* [Set task] Could you reproduce, word for word, the material from its first line through the line containing "collector number: 1152", with both of those lines included?
** Begin Data entries **
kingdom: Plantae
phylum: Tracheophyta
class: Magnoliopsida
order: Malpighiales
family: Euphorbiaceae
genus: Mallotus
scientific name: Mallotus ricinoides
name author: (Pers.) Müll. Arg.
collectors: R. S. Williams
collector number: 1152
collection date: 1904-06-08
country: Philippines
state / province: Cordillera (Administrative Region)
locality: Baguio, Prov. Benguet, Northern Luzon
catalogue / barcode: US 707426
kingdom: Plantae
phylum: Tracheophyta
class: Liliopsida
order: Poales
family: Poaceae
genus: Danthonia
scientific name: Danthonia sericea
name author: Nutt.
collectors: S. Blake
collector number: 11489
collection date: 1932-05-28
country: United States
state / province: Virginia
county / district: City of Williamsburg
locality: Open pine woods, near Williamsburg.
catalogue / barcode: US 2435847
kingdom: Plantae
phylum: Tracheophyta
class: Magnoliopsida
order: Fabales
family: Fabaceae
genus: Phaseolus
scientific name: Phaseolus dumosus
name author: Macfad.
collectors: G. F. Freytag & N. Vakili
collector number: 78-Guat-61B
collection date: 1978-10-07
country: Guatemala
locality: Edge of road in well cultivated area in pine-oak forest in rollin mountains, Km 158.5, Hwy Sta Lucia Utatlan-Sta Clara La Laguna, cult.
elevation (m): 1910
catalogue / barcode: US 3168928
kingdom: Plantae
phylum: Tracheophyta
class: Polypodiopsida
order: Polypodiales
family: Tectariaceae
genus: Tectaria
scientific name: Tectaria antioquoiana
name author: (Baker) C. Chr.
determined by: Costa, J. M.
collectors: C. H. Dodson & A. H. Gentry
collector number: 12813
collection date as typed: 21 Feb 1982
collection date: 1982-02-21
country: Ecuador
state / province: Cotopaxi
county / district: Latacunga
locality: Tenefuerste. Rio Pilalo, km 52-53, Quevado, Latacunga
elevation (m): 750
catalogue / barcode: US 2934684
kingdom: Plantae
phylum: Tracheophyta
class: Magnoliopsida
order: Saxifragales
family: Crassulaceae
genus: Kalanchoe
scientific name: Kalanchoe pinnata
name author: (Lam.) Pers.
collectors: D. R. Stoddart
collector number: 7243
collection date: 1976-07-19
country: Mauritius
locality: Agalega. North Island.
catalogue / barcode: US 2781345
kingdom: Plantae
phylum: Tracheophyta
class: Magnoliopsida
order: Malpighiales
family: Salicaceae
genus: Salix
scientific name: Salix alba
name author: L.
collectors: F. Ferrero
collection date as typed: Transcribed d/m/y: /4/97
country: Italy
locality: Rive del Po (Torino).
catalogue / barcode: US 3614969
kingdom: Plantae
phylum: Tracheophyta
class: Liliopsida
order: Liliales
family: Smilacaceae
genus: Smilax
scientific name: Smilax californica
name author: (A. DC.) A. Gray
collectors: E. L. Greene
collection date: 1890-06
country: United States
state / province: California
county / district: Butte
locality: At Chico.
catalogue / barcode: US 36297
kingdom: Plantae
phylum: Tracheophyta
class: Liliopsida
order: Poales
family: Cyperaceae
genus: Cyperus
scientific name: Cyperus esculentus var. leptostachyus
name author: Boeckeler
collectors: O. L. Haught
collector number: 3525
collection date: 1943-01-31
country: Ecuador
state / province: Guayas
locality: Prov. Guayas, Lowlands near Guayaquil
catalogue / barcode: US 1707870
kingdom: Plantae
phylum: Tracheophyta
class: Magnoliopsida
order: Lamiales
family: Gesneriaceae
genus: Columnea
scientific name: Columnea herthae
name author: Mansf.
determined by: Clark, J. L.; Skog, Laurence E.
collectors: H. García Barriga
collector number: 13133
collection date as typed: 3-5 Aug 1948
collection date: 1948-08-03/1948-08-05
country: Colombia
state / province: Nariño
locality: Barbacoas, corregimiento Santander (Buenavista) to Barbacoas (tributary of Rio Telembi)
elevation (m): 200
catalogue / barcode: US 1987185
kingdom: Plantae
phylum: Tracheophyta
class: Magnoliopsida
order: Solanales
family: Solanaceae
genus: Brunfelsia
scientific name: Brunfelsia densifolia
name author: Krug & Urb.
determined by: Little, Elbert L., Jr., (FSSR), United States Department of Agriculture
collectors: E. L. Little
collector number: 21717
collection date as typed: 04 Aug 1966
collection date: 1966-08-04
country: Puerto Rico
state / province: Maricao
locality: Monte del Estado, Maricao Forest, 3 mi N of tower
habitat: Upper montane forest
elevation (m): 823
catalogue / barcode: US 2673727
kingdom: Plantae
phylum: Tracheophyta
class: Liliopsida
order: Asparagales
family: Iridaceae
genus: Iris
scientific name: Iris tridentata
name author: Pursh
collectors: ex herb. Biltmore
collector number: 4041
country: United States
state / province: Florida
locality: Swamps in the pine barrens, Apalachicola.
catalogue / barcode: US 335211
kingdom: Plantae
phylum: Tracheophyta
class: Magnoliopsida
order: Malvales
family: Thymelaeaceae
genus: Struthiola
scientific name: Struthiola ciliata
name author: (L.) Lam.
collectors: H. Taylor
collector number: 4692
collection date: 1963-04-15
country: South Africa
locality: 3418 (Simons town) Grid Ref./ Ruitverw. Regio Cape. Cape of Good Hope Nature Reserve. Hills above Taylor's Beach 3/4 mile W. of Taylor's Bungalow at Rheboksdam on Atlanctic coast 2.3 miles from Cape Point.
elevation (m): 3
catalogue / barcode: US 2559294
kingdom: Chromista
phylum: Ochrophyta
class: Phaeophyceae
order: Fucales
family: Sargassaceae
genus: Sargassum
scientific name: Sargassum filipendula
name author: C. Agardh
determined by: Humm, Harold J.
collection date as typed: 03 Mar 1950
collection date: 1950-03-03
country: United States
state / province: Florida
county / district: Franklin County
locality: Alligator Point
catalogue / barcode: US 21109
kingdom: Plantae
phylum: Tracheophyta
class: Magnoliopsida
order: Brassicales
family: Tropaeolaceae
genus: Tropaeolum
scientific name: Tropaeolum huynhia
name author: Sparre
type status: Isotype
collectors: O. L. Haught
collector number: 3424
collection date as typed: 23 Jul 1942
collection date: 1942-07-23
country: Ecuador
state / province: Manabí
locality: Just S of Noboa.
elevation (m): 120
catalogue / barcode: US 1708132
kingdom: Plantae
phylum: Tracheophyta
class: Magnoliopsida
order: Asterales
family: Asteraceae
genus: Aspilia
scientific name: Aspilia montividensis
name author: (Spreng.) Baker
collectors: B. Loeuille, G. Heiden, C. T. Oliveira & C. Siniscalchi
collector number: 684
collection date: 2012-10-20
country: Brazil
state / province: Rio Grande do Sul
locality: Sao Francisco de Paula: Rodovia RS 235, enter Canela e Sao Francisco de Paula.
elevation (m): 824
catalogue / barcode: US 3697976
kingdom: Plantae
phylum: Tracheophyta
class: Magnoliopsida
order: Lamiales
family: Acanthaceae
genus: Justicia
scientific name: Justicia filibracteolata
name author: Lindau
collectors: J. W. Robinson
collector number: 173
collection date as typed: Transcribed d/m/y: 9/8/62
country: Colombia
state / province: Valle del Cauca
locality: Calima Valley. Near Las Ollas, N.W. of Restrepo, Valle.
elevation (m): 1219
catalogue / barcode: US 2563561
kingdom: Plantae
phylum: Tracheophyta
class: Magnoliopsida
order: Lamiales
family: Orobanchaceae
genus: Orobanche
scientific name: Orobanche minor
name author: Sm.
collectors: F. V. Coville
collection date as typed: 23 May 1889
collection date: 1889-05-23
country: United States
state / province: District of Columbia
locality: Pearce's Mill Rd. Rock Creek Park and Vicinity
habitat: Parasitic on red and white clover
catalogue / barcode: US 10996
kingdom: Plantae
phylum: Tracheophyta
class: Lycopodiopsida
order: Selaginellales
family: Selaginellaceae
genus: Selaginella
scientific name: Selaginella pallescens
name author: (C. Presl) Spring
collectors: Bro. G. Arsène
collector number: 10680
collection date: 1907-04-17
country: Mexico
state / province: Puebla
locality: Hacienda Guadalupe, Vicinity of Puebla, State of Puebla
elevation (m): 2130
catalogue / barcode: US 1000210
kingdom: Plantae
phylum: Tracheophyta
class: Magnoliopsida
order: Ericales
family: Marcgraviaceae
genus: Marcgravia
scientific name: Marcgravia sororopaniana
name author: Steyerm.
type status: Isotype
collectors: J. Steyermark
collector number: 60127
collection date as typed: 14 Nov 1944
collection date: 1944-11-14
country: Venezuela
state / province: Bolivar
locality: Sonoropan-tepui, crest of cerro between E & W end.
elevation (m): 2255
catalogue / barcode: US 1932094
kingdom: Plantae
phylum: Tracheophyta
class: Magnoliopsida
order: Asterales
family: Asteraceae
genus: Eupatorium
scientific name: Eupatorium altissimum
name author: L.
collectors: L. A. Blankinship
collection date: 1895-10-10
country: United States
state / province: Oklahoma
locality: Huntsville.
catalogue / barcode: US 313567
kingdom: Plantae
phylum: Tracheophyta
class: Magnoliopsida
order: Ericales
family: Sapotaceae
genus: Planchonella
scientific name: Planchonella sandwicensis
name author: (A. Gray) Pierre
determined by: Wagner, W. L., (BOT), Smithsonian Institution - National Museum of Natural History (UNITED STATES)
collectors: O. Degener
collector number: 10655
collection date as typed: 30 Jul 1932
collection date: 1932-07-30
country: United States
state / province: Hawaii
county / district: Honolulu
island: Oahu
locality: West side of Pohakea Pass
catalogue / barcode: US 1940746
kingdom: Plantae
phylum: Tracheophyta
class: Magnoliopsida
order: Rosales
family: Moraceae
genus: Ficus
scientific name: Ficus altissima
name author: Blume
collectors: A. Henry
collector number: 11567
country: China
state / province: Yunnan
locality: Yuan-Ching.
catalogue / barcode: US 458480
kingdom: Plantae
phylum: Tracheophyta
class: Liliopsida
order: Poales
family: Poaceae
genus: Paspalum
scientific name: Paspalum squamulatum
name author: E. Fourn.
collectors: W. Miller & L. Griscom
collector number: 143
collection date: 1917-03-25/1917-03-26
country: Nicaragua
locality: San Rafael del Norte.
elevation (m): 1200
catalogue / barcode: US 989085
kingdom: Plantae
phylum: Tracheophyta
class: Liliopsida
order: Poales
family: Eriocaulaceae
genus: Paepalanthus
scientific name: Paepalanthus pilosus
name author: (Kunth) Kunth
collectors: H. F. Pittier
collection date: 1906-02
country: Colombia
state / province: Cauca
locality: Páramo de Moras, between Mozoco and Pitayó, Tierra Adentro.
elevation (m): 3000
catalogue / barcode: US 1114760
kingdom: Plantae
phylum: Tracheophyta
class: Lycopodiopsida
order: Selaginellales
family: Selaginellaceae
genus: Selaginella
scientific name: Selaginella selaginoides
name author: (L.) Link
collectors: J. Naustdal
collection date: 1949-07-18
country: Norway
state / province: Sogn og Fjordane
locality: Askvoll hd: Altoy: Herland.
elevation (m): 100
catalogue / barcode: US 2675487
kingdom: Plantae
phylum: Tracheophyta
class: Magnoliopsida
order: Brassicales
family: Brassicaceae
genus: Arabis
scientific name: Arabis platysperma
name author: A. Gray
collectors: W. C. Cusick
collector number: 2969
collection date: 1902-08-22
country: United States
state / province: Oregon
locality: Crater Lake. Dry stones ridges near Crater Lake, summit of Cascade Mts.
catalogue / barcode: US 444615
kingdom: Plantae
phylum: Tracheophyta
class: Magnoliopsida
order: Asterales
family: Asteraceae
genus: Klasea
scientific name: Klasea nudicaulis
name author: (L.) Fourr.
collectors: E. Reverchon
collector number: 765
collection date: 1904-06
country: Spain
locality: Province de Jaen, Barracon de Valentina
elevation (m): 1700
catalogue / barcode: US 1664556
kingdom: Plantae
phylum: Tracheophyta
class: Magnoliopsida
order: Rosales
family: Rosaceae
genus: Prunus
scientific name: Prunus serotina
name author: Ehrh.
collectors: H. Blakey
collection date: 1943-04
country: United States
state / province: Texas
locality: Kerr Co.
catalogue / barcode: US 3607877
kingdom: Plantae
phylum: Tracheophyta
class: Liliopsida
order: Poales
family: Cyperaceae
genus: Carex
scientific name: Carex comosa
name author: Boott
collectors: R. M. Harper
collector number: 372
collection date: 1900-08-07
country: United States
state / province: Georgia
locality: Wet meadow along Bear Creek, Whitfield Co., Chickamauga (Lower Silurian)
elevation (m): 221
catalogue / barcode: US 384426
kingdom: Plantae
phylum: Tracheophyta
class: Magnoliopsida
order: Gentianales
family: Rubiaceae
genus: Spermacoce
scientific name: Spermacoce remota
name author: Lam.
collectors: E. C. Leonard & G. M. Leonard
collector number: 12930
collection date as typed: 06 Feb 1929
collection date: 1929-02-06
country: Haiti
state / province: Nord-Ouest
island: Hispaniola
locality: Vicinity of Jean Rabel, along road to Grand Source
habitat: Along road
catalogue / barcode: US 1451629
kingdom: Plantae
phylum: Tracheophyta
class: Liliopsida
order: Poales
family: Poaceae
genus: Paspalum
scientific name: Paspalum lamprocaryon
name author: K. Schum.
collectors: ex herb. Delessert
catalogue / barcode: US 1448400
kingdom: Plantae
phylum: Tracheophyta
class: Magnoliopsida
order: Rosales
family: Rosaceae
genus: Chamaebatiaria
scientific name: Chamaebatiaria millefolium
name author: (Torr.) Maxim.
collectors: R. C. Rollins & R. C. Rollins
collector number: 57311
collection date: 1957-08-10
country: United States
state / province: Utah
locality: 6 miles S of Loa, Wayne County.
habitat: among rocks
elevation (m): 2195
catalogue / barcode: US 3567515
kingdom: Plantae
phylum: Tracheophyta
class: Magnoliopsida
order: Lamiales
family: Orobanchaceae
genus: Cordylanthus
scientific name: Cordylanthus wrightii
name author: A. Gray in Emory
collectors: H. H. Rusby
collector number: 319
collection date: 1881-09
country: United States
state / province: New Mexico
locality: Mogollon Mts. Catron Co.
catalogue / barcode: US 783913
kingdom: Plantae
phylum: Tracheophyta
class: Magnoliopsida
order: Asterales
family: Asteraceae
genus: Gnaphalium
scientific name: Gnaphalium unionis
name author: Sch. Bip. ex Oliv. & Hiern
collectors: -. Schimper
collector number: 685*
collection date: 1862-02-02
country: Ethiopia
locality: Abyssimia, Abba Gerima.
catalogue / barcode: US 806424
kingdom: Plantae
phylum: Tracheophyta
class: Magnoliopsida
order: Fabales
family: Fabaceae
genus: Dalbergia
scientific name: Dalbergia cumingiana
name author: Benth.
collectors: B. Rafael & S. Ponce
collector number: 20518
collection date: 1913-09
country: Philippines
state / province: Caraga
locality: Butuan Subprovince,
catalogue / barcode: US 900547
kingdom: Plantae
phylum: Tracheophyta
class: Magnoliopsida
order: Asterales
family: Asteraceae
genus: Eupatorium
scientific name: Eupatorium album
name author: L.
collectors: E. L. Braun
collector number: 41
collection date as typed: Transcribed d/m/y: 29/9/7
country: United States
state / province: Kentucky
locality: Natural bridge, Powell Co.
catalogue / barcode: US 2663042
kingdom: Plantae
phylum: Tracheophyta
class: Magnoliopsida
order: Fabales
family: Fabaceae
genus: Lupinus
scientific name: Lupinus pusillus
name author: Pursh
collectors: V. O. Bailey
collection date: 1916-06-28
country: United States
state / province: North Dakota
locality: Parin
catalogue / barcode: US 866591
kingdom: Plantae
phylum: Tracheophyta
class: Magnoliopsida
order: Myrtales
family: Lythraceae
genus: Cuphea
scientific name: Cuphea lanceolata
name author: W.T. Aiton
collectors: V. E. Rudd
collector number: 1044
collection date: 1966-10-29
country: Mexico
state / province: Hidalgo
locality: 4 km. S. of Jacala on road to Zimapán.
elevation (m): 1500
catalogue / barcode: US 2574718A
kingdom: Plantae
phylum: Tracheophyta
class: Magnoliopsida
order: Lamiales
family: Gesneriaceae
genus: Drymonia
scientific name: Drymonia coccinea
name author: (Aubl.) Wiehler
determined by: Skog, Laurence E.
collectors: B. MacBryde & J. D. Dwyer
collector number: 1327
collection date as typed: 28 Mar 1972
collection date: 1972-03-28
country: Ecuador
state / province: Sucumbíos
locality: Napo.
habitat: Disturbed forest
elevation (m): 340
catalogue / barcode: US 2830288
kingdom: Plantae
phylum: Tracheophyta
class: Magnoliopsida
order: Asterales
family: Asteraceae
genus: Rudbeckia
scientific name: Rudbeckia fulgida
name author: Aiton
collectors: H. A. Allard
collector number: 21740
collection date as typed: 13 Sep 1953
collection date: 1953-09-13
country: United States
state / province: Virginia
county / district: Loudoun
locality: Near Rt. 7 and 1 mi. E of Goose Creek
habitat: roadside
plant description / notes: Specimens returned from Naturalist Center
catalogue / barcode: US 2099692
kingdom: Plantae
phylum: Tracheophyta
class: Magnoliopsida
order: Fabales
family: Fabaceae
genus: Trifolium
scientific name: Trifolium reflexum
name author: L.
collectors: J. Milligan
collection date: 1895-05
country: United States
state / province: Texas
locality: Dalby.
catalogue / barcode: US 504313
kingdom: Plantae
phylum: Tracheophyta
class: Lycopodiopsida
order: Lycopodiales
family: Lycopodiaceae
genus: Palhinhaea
** End Data entries **
* [Output]
kingdom: Plantae
phylum: Tracheophyta
class: Magnoliopsida
order: Malpighiales
family: Euphorbiaceae
genus: Mallotus
scientific name: Mallotus ricinoides
name author: (Pers.) Müll. Arg.
collectors: R. S. Williams
collector number: 1152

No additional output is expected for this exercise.